Name a form of silverware—serving spoons, say. Margo Grant Walsh can show how designers have been interpreting it for the past century: by fluting or banding the handle or encrusting it with flora, or by scalloping or piercing or smoothing the bowl.

Walsh, the vice-chairman of a 2,000-person firm called Gensler that designs corporate interiors, is a born collector. "I love seeing the different solutions to similar design problems," Walsh says. "And I love researching manufacturers, techniques and traditions in different countries and eras—it's my one form of relaxation."

For the past 30 years, her main fixation has been silver. It all began when a client for a Goldman Sachs design project asked her to create a display case for a 17th-century silver pitcher. She realized she didn't know much about silver and plunged into a research project from which she has yet to emerge. Drawers in her Manhattan apartment are now stuffed with nearly 1,000 pieces of paper-wrapped silver, mostly flatware. Dozens of her larger treasures—candelabras, pitchers—sit on bookshelves.

Walsh finds herself particularly drawn to silver from the Arts and Crafts movement. Most of her pieces were made between 1890 and 1910, by smiths reacting against the ornamental excesses of mass-produced Victorian metalwork. Arts and Crafts artisans subtly exaggerated rivets and hinges and lightly hammered surfaces to leave traces of their handcrafting.

Most of the items in Walsh's collection cost between $500 and $5,000 and have hallmarks of well-known Arts and Crafts silversmiths such as the Kalo Shop and Liberty & Co.

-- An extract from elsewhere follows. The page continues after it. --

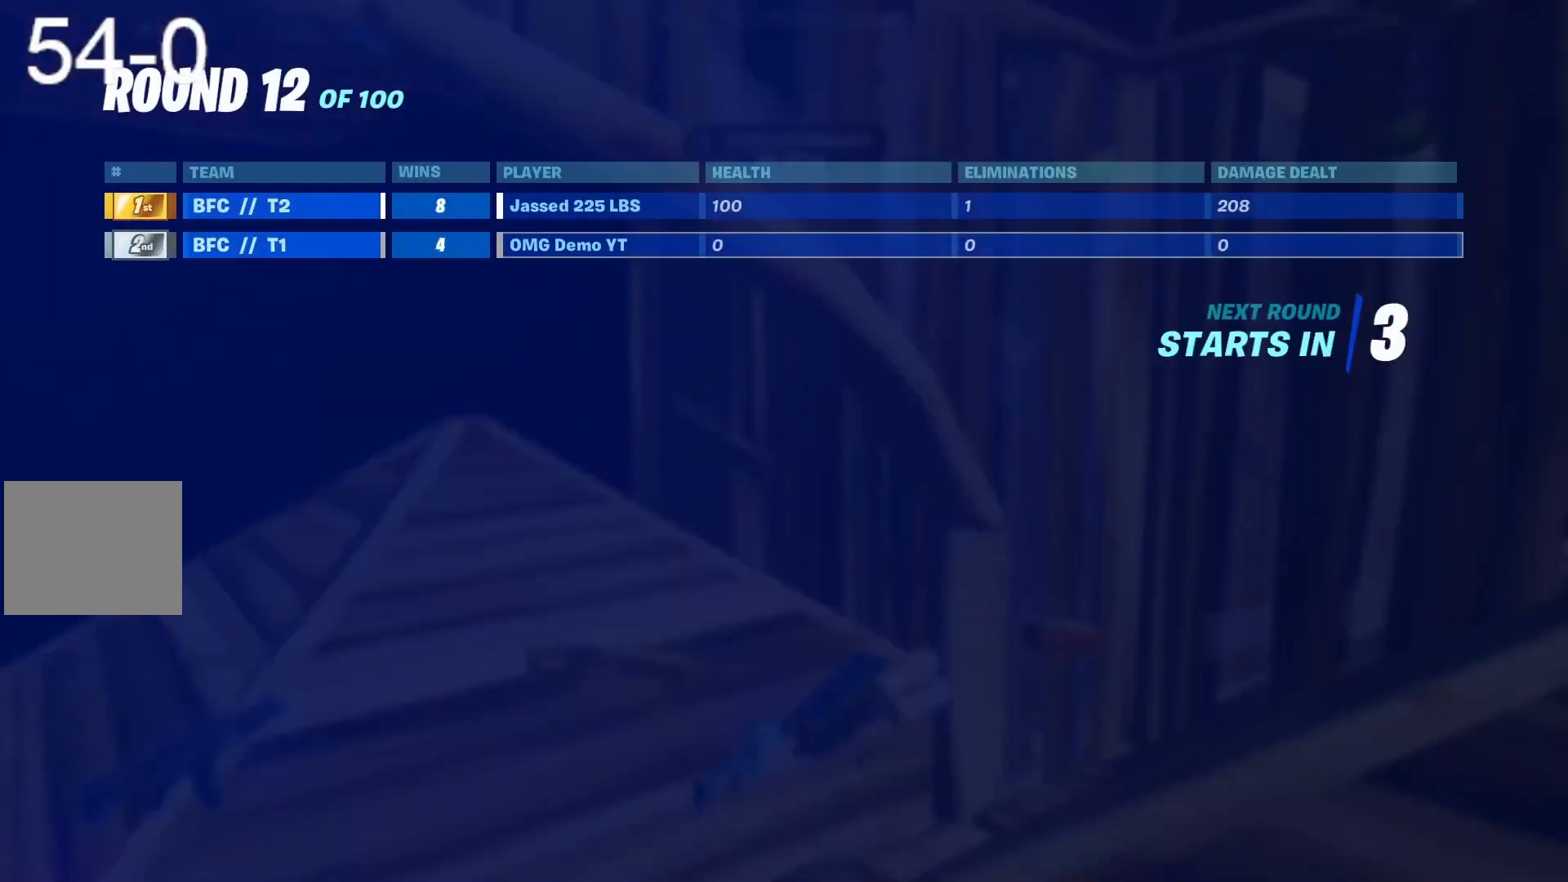
{"buttons": [], "left_stick": "center", "right_stick": "center", "events": []}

Arts and Crafts silver is still undervalued, she says, because collectors of that style tend to prefer the more rustic look of copper. Walsh has also delved into midcentury Scandinavian design and contemporary British whimsies like gilded fish-scale cutlery.

Walsh is trying to clear space in her apartment: She's donated 250 items to the Portland Art Museum in Oregon. But she keeps buying more, from purveyors such as Nathan Horowicz Antiques in New York City; Ark Antiques in New Haven, Connecticut; and Hancocks & Co., London Silver Vaults and Van Den Bosch, all in London.